**TRY IT:** Every entry below needs to be copied exactly.

**PROVIDED ENTRIES:**
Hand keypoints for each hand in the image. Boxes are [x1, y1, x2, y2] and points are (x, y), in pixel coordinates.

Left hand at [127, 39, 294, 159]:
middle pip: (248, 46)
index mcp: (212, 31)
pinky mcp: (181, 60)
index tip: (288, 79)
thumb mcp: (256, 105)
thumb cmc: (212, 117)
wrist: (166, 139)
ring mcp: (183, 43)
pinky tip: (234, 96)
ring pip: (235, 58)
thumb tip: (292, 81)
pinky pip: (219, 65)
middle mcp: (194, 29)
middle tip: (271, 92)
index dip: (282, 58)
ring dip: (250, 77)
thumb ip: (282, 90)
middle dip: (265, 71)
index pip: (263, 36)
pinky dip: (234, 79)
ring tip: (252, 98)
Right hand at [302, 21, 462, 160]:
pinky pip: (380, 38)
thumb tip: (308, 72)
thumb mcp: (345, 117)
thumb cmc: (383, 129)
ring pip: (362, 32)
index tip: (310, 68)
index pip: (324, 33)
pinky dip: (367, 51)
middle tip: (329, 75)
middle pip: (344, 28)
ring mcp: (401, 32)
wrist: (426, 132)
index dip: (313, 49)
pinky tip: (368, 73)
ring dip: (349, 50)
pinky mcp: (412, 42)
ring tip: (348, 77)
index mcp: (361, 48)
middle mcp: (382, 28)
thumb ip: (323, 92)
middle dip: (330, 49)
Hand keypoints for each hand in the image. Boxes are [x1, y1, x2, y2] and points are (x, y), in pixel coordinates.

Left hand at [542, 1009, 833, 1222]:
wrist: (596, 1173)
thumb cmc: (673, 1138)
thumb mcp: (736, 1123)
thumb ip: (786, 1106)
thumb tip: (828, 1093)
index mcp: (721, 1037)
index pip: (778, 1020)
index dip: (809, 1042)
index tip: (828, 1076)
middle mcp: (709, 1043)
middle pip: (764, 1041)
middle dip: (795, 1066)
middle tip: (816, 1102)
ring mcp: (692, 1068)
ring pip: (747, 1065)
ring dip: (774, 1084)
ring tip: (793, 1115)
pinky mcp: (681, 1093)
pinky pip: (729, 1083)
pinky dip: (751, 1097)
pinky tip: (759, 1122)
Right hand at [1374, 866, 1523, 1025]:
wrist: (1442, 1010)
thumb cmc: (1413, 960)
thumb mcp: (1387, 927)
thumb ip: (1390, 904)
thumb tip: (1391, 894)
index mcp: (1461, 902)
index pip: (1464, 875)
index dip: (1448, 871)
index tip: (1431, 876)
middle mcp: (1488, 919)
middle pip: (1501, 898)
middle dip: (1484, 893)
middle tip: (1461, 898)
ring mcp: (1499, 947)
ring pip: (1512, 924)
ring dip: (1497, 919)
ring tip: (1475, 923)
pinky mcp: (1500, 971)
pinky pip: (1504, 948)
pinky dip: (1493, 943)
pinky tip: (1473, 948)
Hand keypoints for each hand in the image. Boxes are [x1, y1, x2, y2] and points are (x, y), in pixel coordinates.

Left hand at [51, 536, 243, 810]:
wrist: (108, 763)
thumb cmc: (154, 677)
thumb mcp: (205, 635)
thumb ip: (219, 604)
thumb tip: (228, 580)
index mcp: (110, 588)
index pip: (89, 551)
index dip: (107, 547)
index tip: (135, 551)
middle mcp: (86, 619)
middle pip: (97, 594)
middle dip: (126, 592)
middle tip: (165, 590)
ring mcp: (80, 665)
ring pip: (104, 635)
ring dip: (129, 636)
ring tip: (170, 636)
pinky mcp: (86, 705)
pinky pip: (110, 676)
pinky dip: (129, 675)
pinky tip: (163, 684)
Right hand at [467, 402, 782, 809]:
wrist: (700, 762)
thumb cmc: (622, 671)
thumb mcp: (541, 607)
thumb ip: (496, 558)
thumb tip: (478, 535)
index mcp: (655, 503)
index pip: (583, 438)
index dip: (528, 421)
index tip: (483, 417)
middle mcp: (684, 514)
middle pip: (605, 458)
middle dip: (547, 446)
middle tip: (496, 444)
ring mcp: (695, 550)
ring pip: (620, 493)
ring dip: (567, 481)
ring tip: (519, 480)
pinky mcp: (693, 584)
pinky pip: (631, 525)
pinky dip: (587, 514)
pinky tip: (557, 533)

**TASK OUTPUT:**
Hand keypoints for each hand in the image. Boxes are [x1, y1, x2, y2] and points are (x, y), in pixel coordinates.

Left hand at [127, 39, 294, 159]:
middle pip: (248, 46)
index mcp: (212, 31)
pinky mcp: (181, 60)
index tip: (288, 79)
thumb mcp: (256, 105)
thumb cmc: (212, 117)
wrist: (166, 139)
ring mcp: (183, 43)
pinky tip: (234, 96)
ring pip: (235, 58)
thumb tip: (292, 81)
pinky pip: (219, 65)
middle mcp: (194, 29)
middle tip: (271, 92)
index dip: (282, 58)
ring dip: (250, 77)
thumb ip: (282, 90)
middle dip: (265, 71)
index pip: (263, 36)
pinky dip: (234, 79)
ring tip: (252, 98)
Right hand at [302, 21, 462, 160]:
pinky pip: (380, 38)
thumb tip: (308, 72)
thumb mcp: (345, 117)
thumb cmc: (383, 129)
ring pip: (362, 32)
index tip: (310, 68)
index pip: (324, 33)
pinky dip: (367, 51)
middle tip: (329, 75)
middle pip: (344, 28)
ring mcp: (401, 32)
wrist: (426, 132)
index dip: (313, 49)
pinky tip: (368, 73)
ring dip: (349, 50)
pinky mcp: (412, 42)
ring tip: (348, 77)
index mcp: (361, 48)
middle mcp: (382, 28)
thumb ip: (323, 92)
middle dip: (330, 49)
Hand keypoints for each hand in the image. Boxes are [x1, y1, x2, y2] and points are (x, y), in pixel coordinates.

Left hand at [542, 1009, 833, 1222]:
wrist: (596, 1173)
thumb cmc: (673, 1138)
thumb mcp: (736, 1123)
thumb ip: (786, 1106)
thumb tip: (828, 1093)
index mcp: (721, 1037)
index pip: (778, 1020)
index dip: (809, 1042)
index tip: (828, 1076)
middle mcp: (709, 1043)
middle pip: (764, 1041)
middle dip: (795, 1066)
middle tip: (816, 1102)
ring mcp: (692, 1068)
ring pip: (747, 1065)
ring dip: (774, 1084)
ring tip: (793, 1115)
pinky mcp: (681, 1093)
pinky pip: (729, 1083)
pinky dip: (751, 1097)
pinky tip: (759, 1122)
Right hand at [1374, 866, 1523, 1025]:
wrist: (1442, 1010)
thumb cmc: (1413, 960)
thumb mcp: (1387, 927)
thumb ip: (1390, 904)
thumb tip: (1391, 894)
index mcp: (1461, 902)
index pip: (1464, 875)
index dip: (1448, 871)
index tip: (1431, 876)
middle mcp: (1488, 919)
middle pip: (1501, 898)
middle dip: (1484, 893)
middle tip: (1461, 898)
ring mcp: (1499, 947)
ring pip: (1512, 924)
ring dip: (1497, 919)
ring tip: (1475, 923)
pinky mcp: (1500, 971)
pinky pip: (1504, 948)
pinky dip: (1493, 943)
pinky tip: (1473, 948)
Hand keypoints for each hand in the image. Boxes are [x1, y1, x2, y2] and points are (x, y), in pixel coordinates.

Left hand at [51, 536, 243, 810]:
wrist: (108, 763)
thumb cmc: (154, 677)
thumb mcp: (205, 635)
thumb ip: (219, 604)
thumb tip: (228, 580)
index mcp: (110, 588)
index pip: (89, 551)
index dip: (107, 547)
index tip: (135, 551)
middle mcp: (86, 619)
middle pip: (97, 594)
middle dip: (126, 592)
middle tip: (165, 590)
ring mcp: (80, 665)
ring pip: (104, 635)
ring dip: (129, 636)
ring tip: (170, 636)
pinky mcp: (86, 705)
pinky pip: (110, 676)
pinky dip: (129, 675)
pinky tip: (163, 684)
Right hand at [467, 402, 782, 809]:
wrist: (700, 762)
thumb cmc: (622, 671)
thumb mcp: (541, 607)
thumb ip: (496, 558)
thumb tip: (478, 535)
index mcp: (655, 503)
index pip: (583, 438)
index dip: (528, 421)
index tip: (483, 417)
middle mcp: (684, 514)
middle pip: (605, 458)
middle dip: (547, 446)
middle tip: (496, 444)
ring mcp: (695, 550)
ring pip: (620, 493)
ring dip: (567, 481)
ring tip: (519, 480)
pinky mcp: (693, 584)
pinky pip: (631, 525)
pinky dip: (587, 514)
pinky tip: (557, 533)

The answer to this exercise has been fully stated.